Ein Patch-Test ist eine Untersuchung, mit der Allergien vom Typ IV (so genannter Spättyp) festgestellt werden können. Dieser Allergietest wird durchgeführt, indem Pflaster mit dem Allergieauslöser (Allergen) auf die Haut geklebt werden. Die mögliche spätere Hautreaktion wird dann vom Arzt beurteilt. Der Patch-Test wird oft auch als Epikutan-Test, Läppchen-Test oder Pflaster-Test bezeichnet.

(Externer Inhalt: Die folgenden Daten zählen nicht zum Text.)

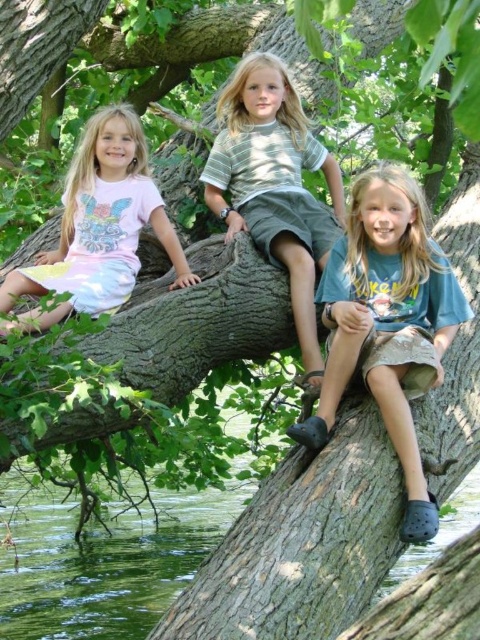
Question: Among these objects, which one is nearest to the camera?

Choices:
 (A) striped cotton shirt at center
 (B) pink fabric dress at left
 (C) blue cotton shirt at center

Answer: (C)

Question: Where is striped cotton shirt at center located in relation to pink fabric dress at left in the image?

Choices:
 (A) right
 (B) left

Answer: (A)

Question: Observing the image, what is the correct spatial positioning of blue cotton shirt at center in reference to striped cotton shirt at center?

Choices:
 (A) below
 (B) above

Answer: (A)

Question: Which object appears farthest from the camera in this image?

Choices:
 (A) pink fabric dress at left
 (B) blue cotton shirt at center
 (C) striped cotton shirt at center

Answer: (C)

Question: Does blue cotton shirt at center have a larger size compared to striped cotton shirt at center?

Choices:
 (A) yes
 (B) no

Answer: (A)

Question: Estimate the real-world distances between objects in this image. Which object is closer to the striped cotton shirt at center?

Choices:
 (A) pink fabric dress at left
 (B) blue cotton shirt at center

Answer: (B)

Der Patch-Test kann erfolgen, wenn vermutet wird, dass eine Typ-IV-Allergie vorliegt. Bei einer Typ-IV-Reaktion kommt es über die T-Lymphozyten (T-Lymphzellen), die bei Kontakt mit der allergieauslösenden Substanz (Allergen) spezielle Botenstoffe abgeben, zu einem Entzündungsvorgang. Da diese Reaktion vom Typ IV sich erst nach 12 bis 72 Stunden bemerkbar macht, wird auch vom Spättyp oder verzögerten Typ einer Allergie gesprochen.
Nach dem Spättyp laufen vor allem Hauterscheinungen wie Kontaktekzeme (z. B. auf Nickel, Chrom, Kosmetika, Duftstoffe, Reinigungsmittel, Latex) oder das Arzneimittel-Exanthem ab. Nicht selten besteht auch eine Neurodermitis. Bei der Abstoßung von Organen nach Transplantation handelt es sich ebenfalls um eine solche Typ-IV-Reaktion.